According to Hancock, an alternative would be for St. Louis City to go into default.
The focus of the resolution fronted by Brazil and White was opposition to putting the city-county merger to a statewide vote in order to amend the Missouri Constitution.
“Nobody in this city is opposed to St. Louis City or St. Louis County improving,” Brazil said. “We’re all in agreement on that. I’ve been in St. Louis my whole life … if it’s a good solution for them to merge … that’s perfectly fine, but what the resolution states is that the way they’re going about it is wrong.”
The resolution argued against the proposition of a statewide vote on that grounds that it would, “… disenfranchise local voters by submitting a purely local matter to a statewide referendum and subjugate the will of the voters in those political subdivisions to the will of the many.”
Brazil added, “It’s not the idea. It’s not what they’re trying to do. It’s the way they’re going about the vote … It’s wrong.”
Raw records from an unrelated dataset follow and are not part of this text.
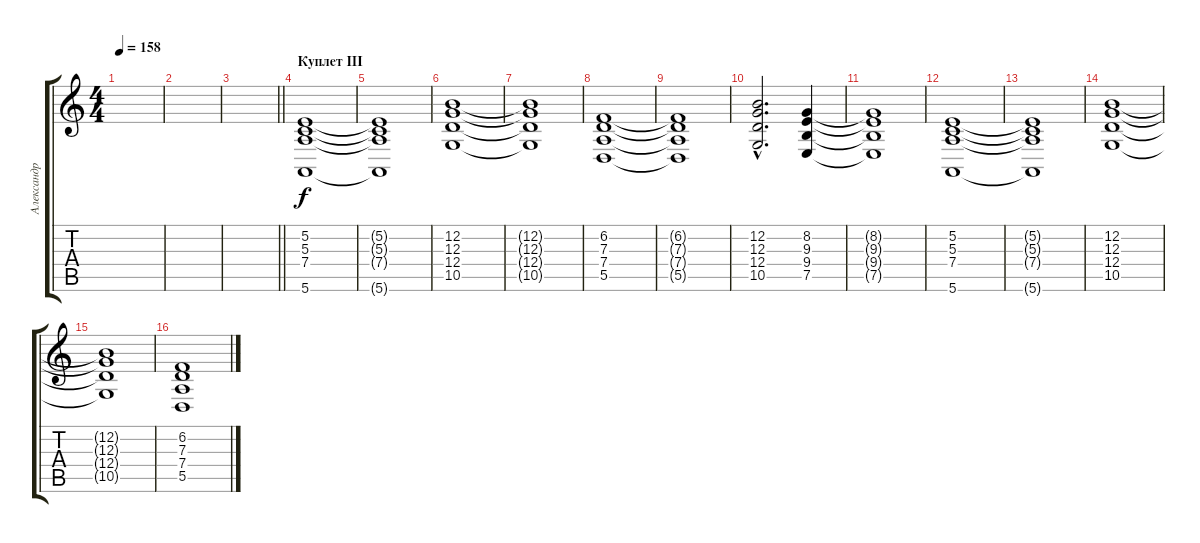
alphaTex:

\track ("Александр \"Wish\" Андрюхин" "Александр ") {instrument stringensemble2}
\staff {score tabs}
\tuning (E4 B3 G3 D3 A2 E2) {hide}
\ts (4 4)
\tempo 158
\clef g2
\ks c
|
|
\barLineRight lightlight
|
\section ("" "Куплет III")
(5.2 5.3 7.4 5.6).1{dy f} |
(5.2{t} 5.3{t} 7.4{t} 5.6{t}).1 |
(12.2 12.3 12.4 10.5).1 |
(12.2{t} 12.3{t} 12.4{t} 10.5{t}).1 |
(6.2 7.3 7.4 5.5).1 |
(6.2{t} 7.3{t} 7.4{t} 5.5{t}).1 |
(12.2{hac} 12.3{hac} 12.4{hac} 10.5{hac}).2{d} (8.2 9.3 9.4 7.5).4 |
(8.2{t} 9.3{t} 9.4{t} 7.5{t}).1 |
(5.2 5.3 7.4 5.6).1 |
(5.2{t} 5.3{t} 7.4{t} 5.6{t}).1 |
(12.2 12.3 12.4 10.5).1 |
(12.2{t} 12.3{t} 12.4{t} 10.5{t}).1 |
(6.2 7.3 7.4 5.5).1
Currently, the Missouri Constitution allows the voters of the city and county to independently approve a substantial portion of the changes necessary to complete the proposed merger. The process, outlined in Article VI of the Missouri Constitution, is more commonly known as the “Board of Freeholders” process. It would allow St. Louis City and County citizens the opportunity to petition local governments for the changes and to approve any changes by a referendum of only local voters. That process correlates with the plan promoted by the Municipal League of Metro St. Louis at its Jan. 24 membership meeting.
“If you read the resolution carefully, it’s not supporting or against Better Together,” Councilmember Joe Cronin [District 1] said. “It states that we don’t think it’s right that the whole state should determine a local issue, and it is a local issue between people in St. Louis City and St. Louis County.”
If passed, the certified resolution will be sent to Missouri state legislators and representatives to consider the implementation of the Board of Freeholders process.
Following discussion, a motion was made to table the resolution for a future meeting in order to pursue further discussion and allow two absent councilmembers the opportunity to weigh in on the matter. Additionally, it will afford the county time to await further news on Better Together as well as evaluate possible revenues from the annexation of communities like Chesterfield, Wildwood and Ellisville.
The motion passed 4-1, with Councilmember Mike Elam [District 3] voting in opposition. Councilmembers Dave Hammond [District 4] and Mike Klinghammer [District 6] were absent.
“We’ve already put it out there, so the public knows we have a resolution and how we feel about it,” White said. “I think it’s fair to the rest of the council if we table the bill and give them a little more time to breathe.”